● **TASK TO CARRY OUT**
Please pull out every one of the lines below and copy each one word for word.

┌─ RECORDS SUPPLIED

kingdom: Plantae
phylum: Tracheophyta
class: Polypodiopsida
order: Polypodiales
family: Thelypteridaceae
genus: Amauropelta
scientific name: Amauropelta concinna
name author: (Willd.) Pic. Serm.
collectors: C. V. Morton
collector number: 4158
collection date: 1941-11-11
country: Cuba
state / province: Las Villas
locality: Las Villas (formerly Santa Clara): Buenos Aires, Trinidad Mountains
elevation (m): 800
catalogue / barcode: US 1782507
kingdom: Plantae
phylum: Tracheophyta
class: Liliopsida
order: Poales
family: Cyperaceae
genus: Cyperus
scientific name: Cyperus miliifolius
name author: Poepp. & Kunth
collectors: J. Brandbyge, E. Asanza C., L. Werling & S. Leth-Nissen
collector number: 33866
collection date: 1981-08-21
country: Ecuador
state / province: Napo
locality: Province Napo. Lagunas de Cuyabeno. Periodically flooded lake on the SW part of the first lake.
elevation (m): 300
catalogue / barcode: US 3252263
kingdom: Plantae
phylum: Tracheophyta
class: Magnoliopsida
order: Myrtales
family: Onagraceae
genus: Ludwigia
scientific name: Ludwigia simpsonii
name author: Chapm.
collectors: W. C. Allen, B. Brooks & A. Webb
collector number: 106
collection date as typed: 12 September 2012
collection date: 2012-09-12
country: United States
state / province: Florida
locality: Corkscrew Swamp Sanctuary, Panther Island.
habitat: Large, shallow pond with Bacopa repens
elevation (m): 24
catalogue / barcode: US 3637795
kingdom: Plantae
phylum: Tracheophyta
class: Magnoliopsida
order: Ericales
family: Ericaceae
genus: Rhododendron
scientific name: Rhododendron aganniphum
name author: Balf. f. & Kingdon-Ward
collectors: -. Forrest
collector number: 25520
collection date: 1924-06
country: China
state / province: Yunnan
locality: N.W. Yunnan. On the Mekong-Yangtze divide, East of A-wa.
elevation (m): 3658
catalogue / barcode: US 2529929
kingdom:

└─

● **OUTPUT FOR THIS TASK**
kingdom: Plantae
phylum: Tracheophyta
class: Polypodiopsida
order: Polypodiales
family: Thelypteridaceae
genus: Amauropelta
scientific name: Amauropelta concinna
name author: (Willd.) Pic. Serm.
collectors: C. V. Morton
collector number: 4158
collection date: 1941-11-11
country: Cuba
state / province: Las Villas
locality: Las Villas (formerly Santa Clara): Buenos Aires, Trinidad Mountains
elevation (m): 800
catalogue / barcode: US 1782507
kingdom: Plantae
phylum: Tracheophyta
class: Liliopsida
order: Poales
family: Cyperaceae
genus: Cyperus
scientific name: Cyperus miliifolius
name author: Poepp. & Kunth
collectors: J. Brandbyge, E. Asanza C., L. Werling & S. Leth-Nissen
collector number: 33866
collection date: 1981-08-21
country: Ecuador
state / province: Napo
locality: Province Napo. Lagunas de Cuyabeno. Periodically flooded lake on the SW part of the first lake.
elevation (m): 300
catalogue / barcode: US 3252263
kingdom: Plantae
phylum: Tracheophyta
class: Magnoliopsida
order: Myrtales
family: Onagraceae
genus: Ludwigia
scientific name: Ludwigia simpsonii
name author: Chapm.
collectors: W. C. Allen, B. Brooks & A. Webb
collector number: 106
collection date as typed: 12 September 2012
collection date: 2012-09-12
country: United States
state / province: Florida
locality: Corkscrew Swamp Sanctuary, Panther Island.
habitat: Large, shallow pond with Bacopa repens
elevation (m): 24
catalogue / barcode: US 3637795
kingdom: Plantae
phylum: Tracheophyta
class: Magnoliopsida
order: Ericales
family: Ericaceae
genus: Rhododendron
scientific name: Rhododendron aganniphum
name author: Balf. f. & Kingdon-Ward
collectors: -. Forrest
collector number: 25520
collection date: 1924-06
country: China
state / province: Yunnan
locality: N.W. Yunnan. On the Mekong-Yangtze divide, East of A-wa.
elevation (m): 3658
catalogue / barcode: US 2529929
kingdom:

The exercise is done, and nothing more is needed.